The New Delhi-based analyst said acquiring a controlling stake in Lazada would allow Alibaba to focus on bringing more merchants to its platforms, while leveraging the former's brand name to further grow its business. "Setting overseas expansion can be very expensive when you include the cost of building the brand and investment in logistics," Meena said.
"Some of the key challenges in Southeast Asia for e-commerce includes use of cash-on-delivery, insufficient logistics infrastructure, and inconsistent customs and import duty," the analyst explained. "In particular, the lack of warehouses outside Singapore and Thailand is a key concern as e-commerce players that want to penetrate further into the rural areas and support the last-mile delivery will have to invest more in non-metropolitan areas to ensure efficient time to market."

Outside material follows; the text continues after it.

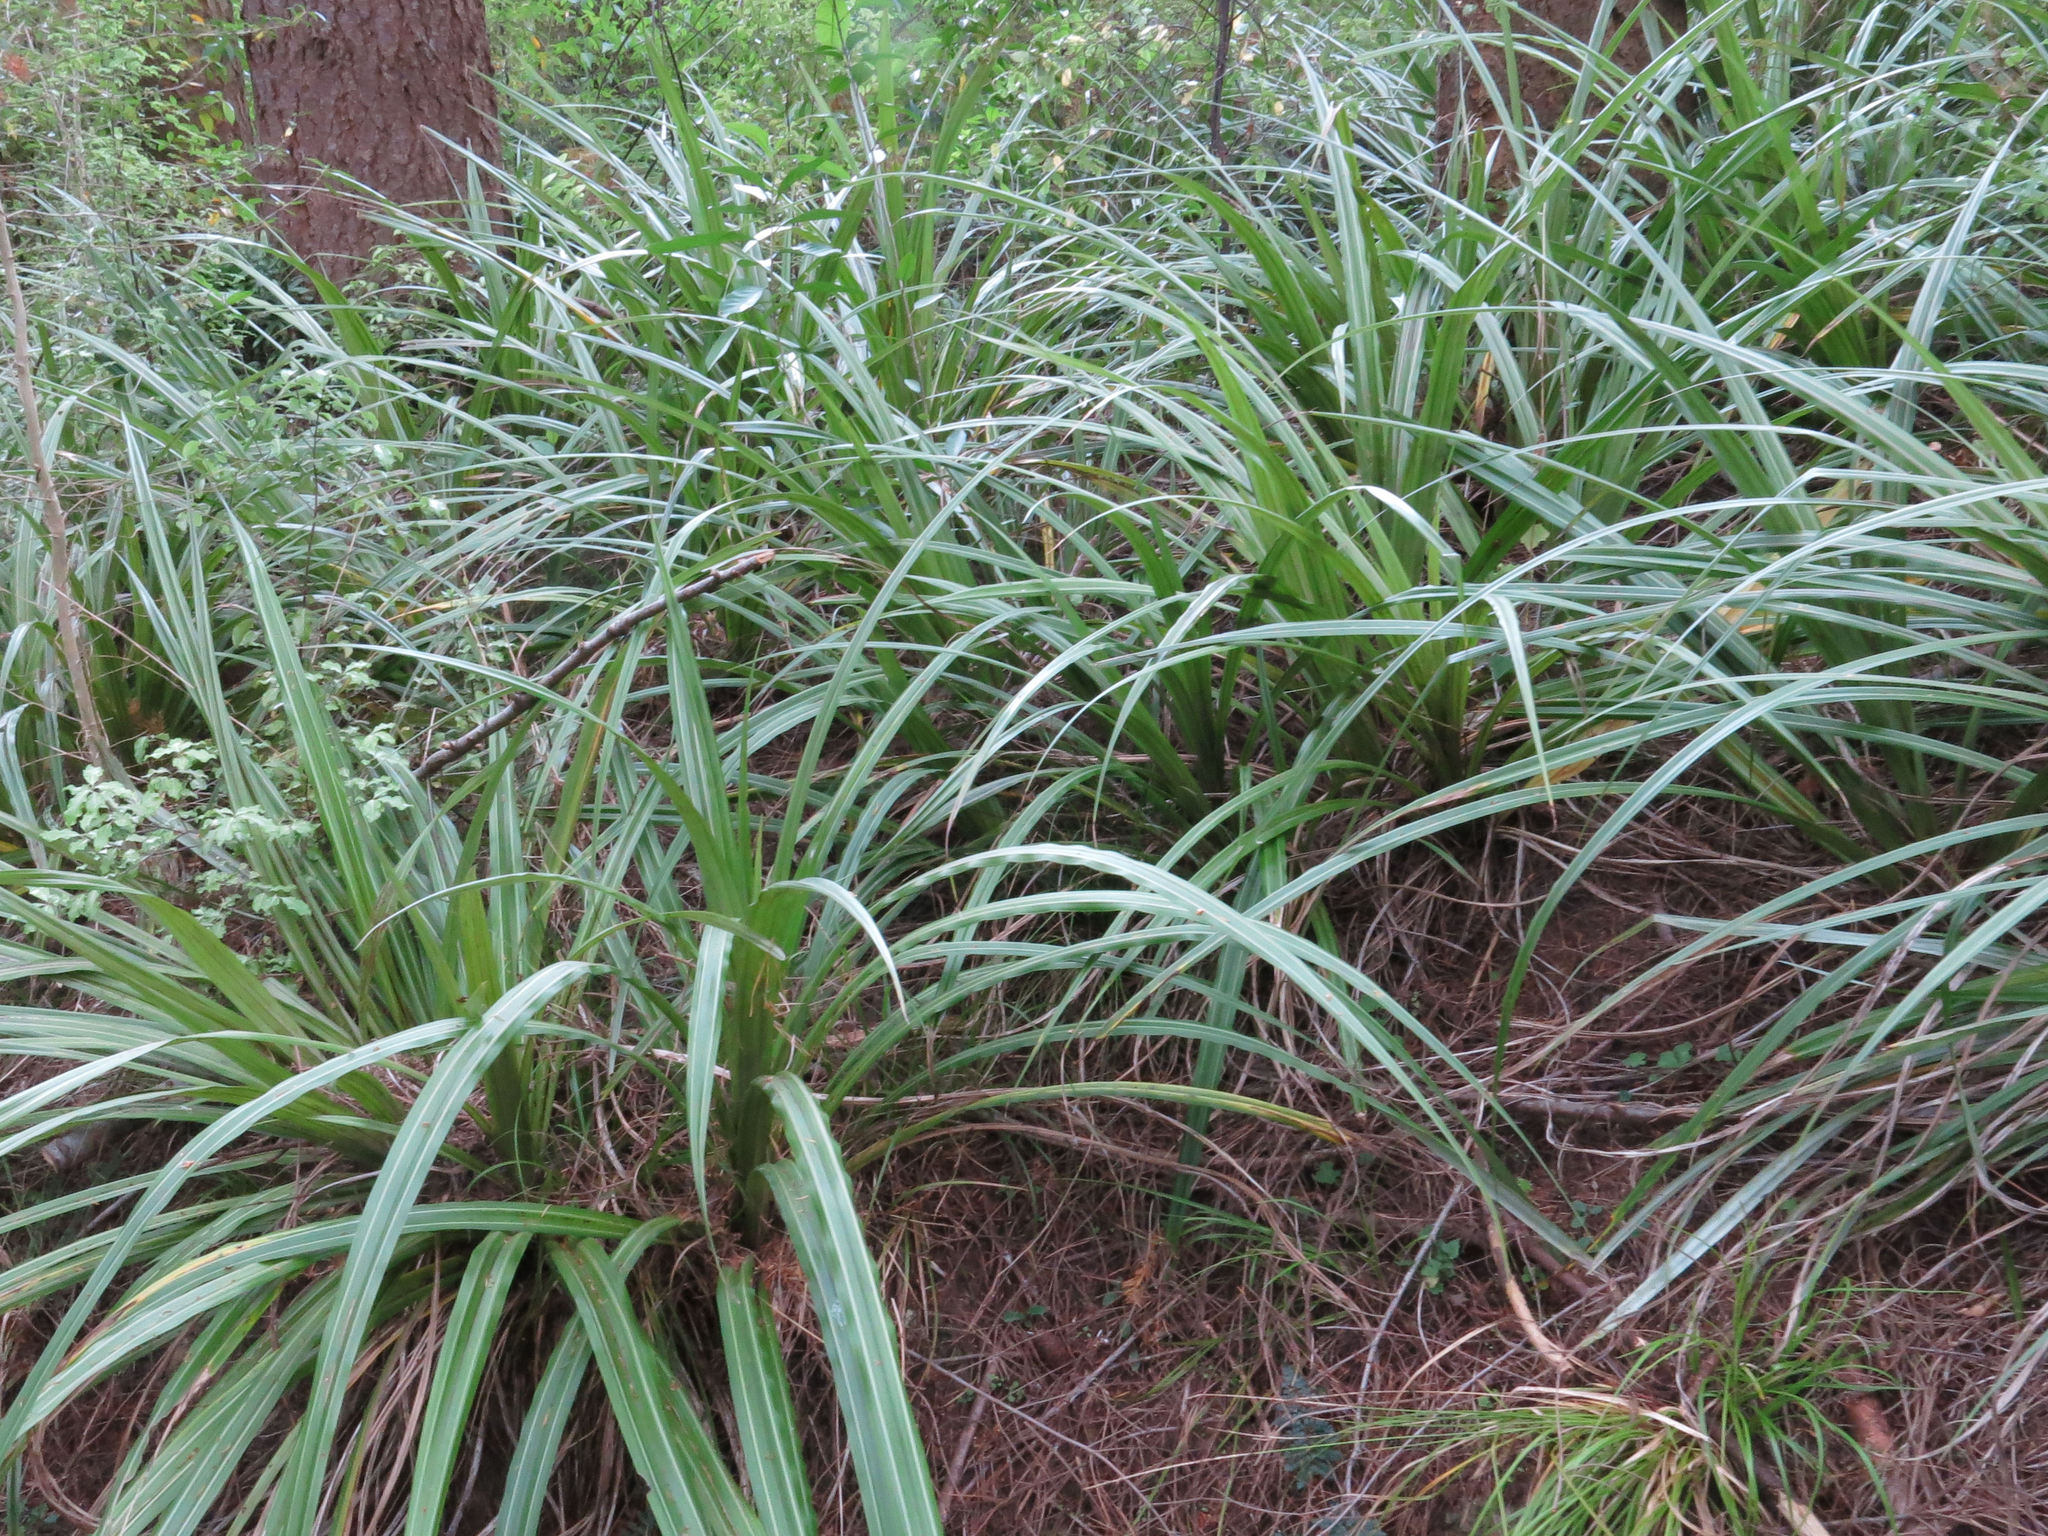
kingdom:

He added that Alibaba would tap Lazada's infrastructure alongside its investment in SingPost to further build out the logistics network required to support its expansion across Southeast Asia.
Alibaba in May 2014 committed S$312.5 million (US$227.91 million) for a 10.35 percent stake in the Singapore postal service operator, before investing another US$206.45 million a year later.
That same year, in July 2015, Alibaba sold off its US e-commerce venture to online marketplace OpenSky as well as three US companies it had acquired for their logistics and fulfilment services.
The Alibaba-Lazada deal comes months after Rakuten in February announced plans to shutter its online stores in Singapore, Indonesia, and Malaysia. The Japanese e-commerce operator said it would focus on increasing its footprint in growth markets, specifically, Taiwan as well as its domestic market.
Just this week, it was said it have opened a business office in Bengaluru, India, where it had been operating a development centre since 2014, reported The Economic Times.